Other than the initial service speed-bump, our server was excellent. There’s nothing on the menu more than $8.00, our tab with tip was $25.00, and we took 1/3 of our food home. Interestingly, this is only the second restaurant we’ve encountered that offered a take-home dish for the dip - nice. The menu is online, and the restaurant offers catering and downtown delivery. With free parking on the street and behind the restaurant, there’s nothing to prevent you from trying Taquitos Mexican Grill. http://taquitosmexicangrill.com
This restaurant has closed but catering is still available for parties of 20 or more. Contact firstname.lastname@example.org. It's been replaced by "All American Junkies" restaurant.
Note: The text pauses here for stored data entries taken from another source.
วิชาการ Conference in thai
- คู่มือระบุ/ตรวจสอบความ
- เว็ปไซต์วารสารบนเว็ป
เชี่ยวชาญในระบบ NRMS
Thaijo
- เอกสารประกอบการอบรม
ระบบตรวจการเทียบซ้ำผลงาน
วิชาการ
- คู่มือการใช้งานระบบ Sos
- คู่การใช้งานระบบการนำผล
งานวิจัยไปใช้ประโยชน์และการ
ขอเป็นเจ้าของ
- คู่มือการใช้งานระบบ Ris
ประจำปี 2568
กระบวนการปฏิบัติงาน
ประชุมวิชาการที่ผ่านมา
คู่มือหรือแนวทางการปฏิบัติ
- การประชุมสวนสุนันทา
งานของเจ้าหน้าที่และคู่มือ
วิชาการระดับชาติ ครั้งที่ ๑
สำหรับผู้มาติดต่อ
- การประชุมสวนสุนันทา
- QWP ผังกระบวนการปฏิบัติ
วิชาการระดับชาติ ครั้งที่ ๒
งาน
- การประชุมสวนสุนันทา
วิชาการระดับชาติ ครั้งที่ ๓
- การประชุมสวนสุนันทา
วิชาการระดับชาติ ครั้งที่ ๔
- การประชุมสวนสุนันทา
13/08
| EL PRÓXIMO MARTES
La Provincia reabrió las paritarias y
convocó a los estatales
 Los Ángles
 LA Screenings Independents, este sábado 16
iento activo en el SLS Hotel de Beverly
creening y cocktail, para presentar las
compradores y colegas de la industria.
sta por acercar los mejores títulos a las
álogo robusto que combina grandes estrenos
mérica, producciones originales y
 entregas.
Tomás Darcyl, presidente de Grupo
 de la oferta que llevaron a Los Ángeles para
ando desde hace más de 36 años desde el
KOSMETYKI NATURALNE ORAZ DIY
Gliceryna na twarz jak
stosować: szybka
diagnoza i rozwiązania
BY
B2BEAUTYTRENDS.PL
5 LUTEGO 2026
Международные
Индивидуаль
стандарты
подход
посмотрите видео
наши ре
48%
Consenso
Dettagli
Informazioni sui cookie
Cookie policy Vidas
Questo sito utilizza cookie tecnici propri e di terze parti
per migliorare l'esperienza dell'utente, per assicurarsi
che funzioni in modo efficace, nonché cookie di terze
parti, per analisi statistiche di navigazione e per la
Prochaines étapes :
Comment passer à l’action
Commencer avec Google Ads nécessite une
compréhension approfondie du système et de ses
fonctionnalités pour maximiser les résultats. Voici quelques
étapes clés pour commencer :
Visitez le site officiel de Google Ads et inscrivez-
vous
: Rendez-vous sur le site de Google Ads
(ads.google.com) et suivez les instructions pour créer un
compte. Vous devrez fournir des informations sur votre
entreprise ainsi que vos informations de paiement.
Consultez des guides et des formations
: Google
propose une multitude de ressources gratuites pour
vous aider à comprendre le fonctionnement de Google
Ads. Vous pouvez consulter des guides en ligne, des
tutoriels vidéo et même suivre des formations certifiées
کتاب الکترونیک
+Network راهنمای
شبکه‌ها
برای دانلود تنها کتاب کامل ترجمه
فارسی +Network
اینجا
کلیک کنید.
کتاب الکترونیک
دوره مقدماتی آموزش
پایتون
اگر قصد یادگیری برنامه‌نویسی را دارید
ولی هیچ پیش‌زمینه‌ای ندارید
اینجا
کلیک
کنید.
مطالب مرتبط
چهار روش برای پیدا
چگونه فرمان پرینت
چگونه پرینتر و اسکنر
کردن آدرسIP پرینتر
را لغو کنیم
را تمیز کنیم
Eighty degrees in Grand Rapids called for outdoor dining, and this week, Rockwell’s outdoor deck was open. The view is diminished due to the new parking garage that dwarfs the deck, but it’s still a great place to dine. There are about twelve tables of varying sizes and only four were occupied when we arrived around 12:30.
From the twelve interesting starters, we narrowed our choice down to lamb quesadillas, tuna poke, or lettuce cups. Our server recommended the quesadillas, and he didn’t steer us wrong. They had a really great spicy kick and combined well with the salsa and lime flavoring (chipotle monterey jack cheese, black bean salsa, lime sour cream). Quesadillas extraordinaire.
Sandwiches are a little more mundane but most offered at least one out of the ordinary ingredient. We selected a french dip (shaved beef, caramelized onions, sauteed mushrooms, smoked gouda cheese, ciabatta bread, au jus) and it was fine but a little bland. More seasoning would have been helpful. Everything was fresh and nicely presented, as was the meatball sandwich (house made garlic-parmesan meatballs, provolone, basil marinara, ciabatta bread). This was a better sandwich than the french dip and the accompanying fries were nicely, lightly seasoned. The problem with the meatball sandwich was that it was sloppy and difficult to eat, which takes away from the enjoyment.
Both were big sandwiches and we each took half home, along with half of the quesadillas. Ciabatta bread has great texture and consistency but it is big bread, and really more than we need. But I digress. Along with providing a nice outdoor venue, Rockwell’s also consistently gives great service. Friendly, informative, and efficient - you can’t ask for more than that.
The restaurant has a great atmospheric interior but we tend to save this place for outdoor dining. The deck is shared with the adjoining restaurant, Republic, and they also share the kitchen. Republic’s doesn’t open until four, however, so enter through Rockwell’s for the deck at lunchtime. Menus for both establishments are online. We spent $40.00 today and enjoyed a nice meal under the sun.